Texto para leitura:

▬▬▬

Pronunciamento do deputado federal Ivan Valente – PSOL/SP
Sr. Presidente, Sras. e Srs. Deputados,
No início do mês, a Presidenta Dilma Rousseff veio ao Congresso Nacional apresentar sua mensagem na abertura dos trabalhos legislativos de 2011, e nesse momento destacou alguns aspectos e propostas de sua política para a área educacional. Na quinta-feira, dia 10, a Presidenta esteve em cadeia nacional de rádio e televisão para falar sobre a educação nacional.
Como já nos acostumamos a ouvir apenas propagandas oficiais mas que não se materializam com a mesma intensidade, nas ações governamentais, é uma boa novidade vermos a educação ocupando dois momentos tão destacados e termos a oportunidade de ouvir a Presidenta falando a milhões de brasileiros que a educação de qualidade deve ser prioridade em seu governo.

▬▬▬

Material fornecido:
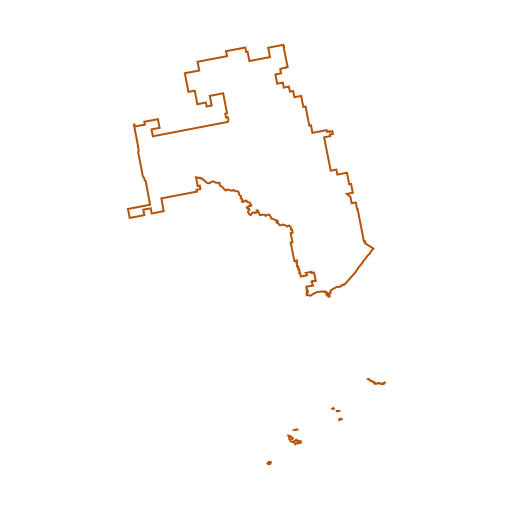 Greater Geraldton, Western Australia, Australia, rotated 259°
{"feature_id": "25037944B20957215446412", "entity_name": "Greater Geraldton", "entity_type": "district", "adm_level": 2, "iso_a3": "AUS", "parent_name": "Australia", "parent_adm1": "Western Australia", "projection": "natural_earth1", "projection_center": [114.652, -28.44], "detail": "fine", "context": "isolated", "style": "outline", "palette": "amber", "viewbox_px": 512, "rotation_deg": 259, "n_neighbors": 0, "source": "geoboundaries", "source_scale": "gbopen_adm2", "svg_char_len": 5994}
<svg xmlns="http://www.w3.org/2000/svg" viewBox="0 0 512 512"><g transform="rotate(259 256 256)"><path d="M207.8,298.3L207.6,299.9L206.9,301.0L206.7,302.0L206.8,302.4L208.0,305.3L208.8,308.4L208.9,310.2L208.7,311.8L208.6,314.1L208.1,316.5L207.5,316.8L207.7,317.1L207.9,317.0L207.8,317.5L207.4,317.7L207.6,317.0L207.5,316.9L207.2,317.8L207.3,318.0L206.8,318.5L206.4,318.9L206.3,318.3L206.2,318.4L206.1,318.9L206.3,318.8L206.2,319.0L204.7,319.2L205.1,318.3L205.8,318.1L205.7,318.1L205.8,317.9L205.7,318.1L205.7,317.8L205.0,318.0L204.8,318.5L204.4,318.7L204.4,319.1L204.0,319.0L204.0,318.6L204.7,318.4L204.6,318.0L203.9,318.1L203.9,318.6L203.5,319.1L202.2,319.4L202.3,320.2L202.2,320.6L204.6,320.8L205.1,321.2L205.3,321.8L205.6,322.2L206.2,322.1L206.8,322.2L207.7,322.7L208.9,324.8L209.6,327.5L210.3,329.3L210.3,329.9L210.0,331.0L209.6,331.7L210.0,332.6L210.0,333.4L210.3,334.1L210.9,334.5L211.3,335.1L211.3,336.0L211.0,336.3L211.2,336.5L210.9,336.9L211.2,337.6L220.8,350.2L225.1,354.4L228.3,358.3L229.5,359.6L230.2,360.0L230.5,360.5L232.4,362.5L233.7,364.2L234.4,364.8L237.0,368.5L237.9,369.0L238.7,369.9L240.9,372.7L247.4,365.7L249.8,365.7L249.8,364.7L282.6,364.7L282.6,364.2L289.5,364.2L289.5,360.0L295.9,360.0L299.6,357.1L299.6,363.1L308.6,363.1L308.6,361.2L320.4,361.2L320.4,351.4L325.5,351.3L325.5,345.6L359.5,345.5L359.5,351.7L361.1,351.7L361.1,354.7L363.9,354.7L363.9,351.7L364.4,351.7L364.4,349.3L366.1,349.3L366.1,334.9L373.8,334.9L373.8,333.2L380.7,333.2L380.8,333.1L381.0,333.2L393.2,333.2L393.3,330.9L404.5,330.9L404.6,324.0L410.8,324.0L410.8,320.7L416.0,320.6L416.0,315.4L421.1,315.4L421.1,309.7L430.5,309.7L430.5,315.4L434.8,315.4L435.1,315.7L435.1,321.4L435.4,321.4L435.4,323.1L455.7,323.0L455.7,323.5L456.7,323.5L456.7,323.0L458.1,323.0L458.1,307.7L448.6,307.7L448.6,286.7L458.2,286.7L458.2,285.3L462.7,285.3L462.8,265.7L457.7,265.7L457.8,235.7L448.9,235.7L449.0,221.0L430.0,221.0L430.0,227.4L416.2,227.4L416.2,236.1L412.2,236.1L412.2,241.2L422.0,241.2L422.0,254.8L401.6,254.8L401.6,253.0L397.6,253.0L397.6,254.9L394.7,254.9L393.0,253.9L393.2,177.6L400.2,177.6L400.2,185.8L409.0,185.8L409.1,172.0L406.2,172.0L406.2,161.8L408.2,161.8L408.2,161.2L386.0,161.2L385.7,161.0L381.7,161.0L380.5,160.2L355.5,160.1L353.8,161.2L351.5,161.2L350.8,162.0L334.9,161.9L327.5,161.7L327.5,161.8L326.5,161.8L326.6,139.3L317.5,139.3L317.4,154.2L323.0,154.2L322.9,161.8L317.6,161.7L317.6,173.9L330.6,174.1L330.5,210.3L332.3,210.3L332.3,214.2L335.8,214.2L335.8,212.1L344.7,212.1L343.9,214.2L342.8,216.1L343.0,216.2L343.4,215.9L343.3,216.3L343.0,216.5L342.0,218.3L341.4,218.2L341.0,218.5L339.7,220.0L337.4,221.5L336.8,222.5L336.3,223.8L336.3,224.6L337.1,225.7L337.4,226.5L337.3,228.2L337.2,228.6L335.8,230.4L335.2,232.0L335.1,233.5L334.8,233.9L334.3,234.3L333.5,233.9L332.3,234.0L331.3,234.6L330.4,236.0L329.3,236.5L328.4,237.3L327.4,237.6L326.2,238.5L326.1,239.3L326.7,239.9L326.7,240.3L326.3,241.7L325.4,243.1L325.1,244.1L324.6,244.8L325.0,247.0L323.6,248.1L323.1,250.0L322.5,250.9L321.3,251.3L319.4,251.1L317.6,252.7L315.5,252.0L314.5,253.2L314.0,253.5L313.1,253.2L312.5,252.6L311.9,252.7L311.5,253.3L311.5,253.8L312.0,255.0L312.4,256.7L311.6,257.5L310.4,258.0L309.9,259.5L309.3,260.1L306.9,261.0L306.3,260.9L306.1,260.0L306.2,259.5L306.5,259.2L306.5,258.7L305.9,257.2L305.2,256.2L303.9,257.2L303.9,258.2L302.3,258.2L302.3,257.4L300.6,256.6L298.1,257.5L297.3,258.2L297.2,258.6L297.4,259.0L299.3,260.6L299.1,261.1L299.2,261.7L298.4,263.4L298.5,264.4L298.8,264.9L300.5,265.2L300.7,265.6L300.6,266.0L299.5,266.9L298.0,266.6L297.2,267.4L295.8,267.4L295.3,267.7L295.2,268.9L295.4,269.8L294.9,272.3L294.7,272.7L293.7,272.9L293.5,273.3L294.2,274.8L294.2,276.1L293.9,277.1L293.3,277.0L292.8,277.5L291.3,278.0L289.9,278.0L289.1,280.1L287.4,281.8L286.6,283.9L285.9,284.0L285.6,283.1L285.2,282.6L284.9,282.6L284.6,282.8L283.6,284.4L282.3,284.7L281.6,285.2L281.4,286.2L281.8,288.2L280.2,291.1L279.0,292.2L279.1,292.8L279.6,293.8L279.4,294.4L278.0,295.5L275.2,295.5L275.2,296.4L271.8,296.4L271.8,294.4L262.5,294.4L262.5,292.6L243.7,292.7L243.6,293.4L243.9,293.6L243.9,295.3L242.6,295.2L242.6,294.9L241.6,294.9L241.6,294.5L237.6,294.4L237.6,295.5L236.3,295.5L236.1,295.1L234.4,295.0L234.4,295.9L233.8,295.9L232.7,295.8L230.8,295.1L230.5,295.3L230.5,296.1L227.3,296.0L227.3,302.3L228.2,302.0L229.6,302.1L229.9,301.9L229.9,307.3L228.7,307.3L228.7,309.7L226.8,309.8L220.1,309.9L220.1,308.6L220.6,308.3L220.6,306.1L220.2,305.6L219.5,306.1L217.7,305.9L216.1,306.4L216.3,299.7L214.5,299.6L214.5,299.3L212.5,299.3L212.5,300.1L210.5,300.1L210.4,300.0L210.4,298.8L209.1,298.8L208.9,298.4L207.8,298.3ZM64.1,261.4L64.3,264.5L65.9,264.3L65.8,263.6L66.0,263.3L66.1,262.7L65.8,262.7L66.1,261.9L65.9,261.6L66.4,261.2L67.0,261.3L67.1,260.7L67.8,260.6L67.8,260.1L67.4,259.8L67.0,258.6L66.6,257.9L66.8,257.4L66.6,257.0L66.6,256.1L65.5,258.0L64.6,258.5L63.7,258.6L64.5,260.8L64.5,261.1L64.1,261.4ZM69.5,257.0L69.8,257.4L70.3,257.0L71.1,256.7L72.3,255.5L73.2,254.2L73.4,253.5L72.9,253.7L72.6,254.4L72.1,254.5L71.5,253.9L70.9,254.0L70.3,253.7L69.3,254.1L68.9,254.9L69.5,257.0ZM107.6,352.6L106.4,354.5L106.0,356.8L106.2,357.4L106.6,357.8L107.0,357.8L107.2,358.3L107.3,358.2L107.0,357.0L106.5,356.4L106.5,354.9L107.9,352.6L107.8,351.4L108.0,349.6L110.2,347.2L111.8,344.8L112.6,344.0L113.4,343.5L113.9,342.6L113.8,342.3L113.5,342.5L113.1,343.5L112.3,343.9L111.9,344.5L111.3,344.9L111.2,345.3L110.4,346.7L109.0,347.5L109.3,347.7L108.3,348.8L108.0,348.8L108.1,348.5L107.9,348.5L108.0,349.1L107.6,350.1L107.6,352.6ZM49.2,230.2L49.4,230.6L50.7,231.2L51.4,229.9L51.4,229.2L50.9,229.0L50.7,228.3L50.1,227.7L49.2,229.0L49.2,230.2ZM80.2,307.4L79.9,306.5L79.0,306.5L79.5,308.1L79.5,308.9L79.6,309.1L79.9,308.9L79.9,308.3L80.2,307.4ZM88.2,304.9L88.2,306.7L87.7,309.1L88.0,308.6L88.4,306.7L88.4,305.3L88.2,304.9ZM91.2,303.2L91.9,303.1L92.8,302.2L92.1,302.7L91.6,302.6L91.4,302.8L91.3,302.2L91.1,302.5L91.2,303.2ZM77.8,263.3L78.0,263.2L78.0,262.6L77.8,260.5L77.6,260.8L77.9,262.8L77.8,263.3Z" fill="none" stroke="#b45309" stroke-width="2"/></g></svg>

▬▬▬

Exercícios:
1 > Por favor, redigite do pronunciamento tudo o que vai desde "Pronunciamento do deputado" até "a educação nacional.", sem mudar nada.
2 > Resuma o pronunciamento em duas frases.
As linhas foram tiradas de outra fonte, sem relação com o pronunciamento.

Respostas por tarefa:
1 >
Pronunciamento do deputado federal Ivan Valente – PSOL/SP
Sr. Presidente, Sras. e Srs. Deputados,
No início do mês, a Presidenta Dilma Rousseff veio ao Congresso Nacional apresentar sua mensagem na abertura dos trabalhos legislativos de 2011, e nesse momento destacou alguns aspectos e propostas de sua política para a área educacional. Na quinta-feira, dia 10, a Presidenta esteve em cadeia nacional de rádio e televisão para falar sobre a educação nacional.

2 > No início do mês, a Presidenta Dilma Rousseff apresentou no Congresso Nacional sua mensagem de abertura dos trabalhos legislativos de 2011, destacando aspectos de sua política educacional, e na quinta-feira, dia 10, falou sobre a educação em cadeia nacional de rádio e televisão. O orador considera uma boa novidade ver a educação ocupar esses dois momentos e ouvir a Presidenta dizer a milhões de brasileiros que a educação de qualidade deve ser prioridade em seu governo.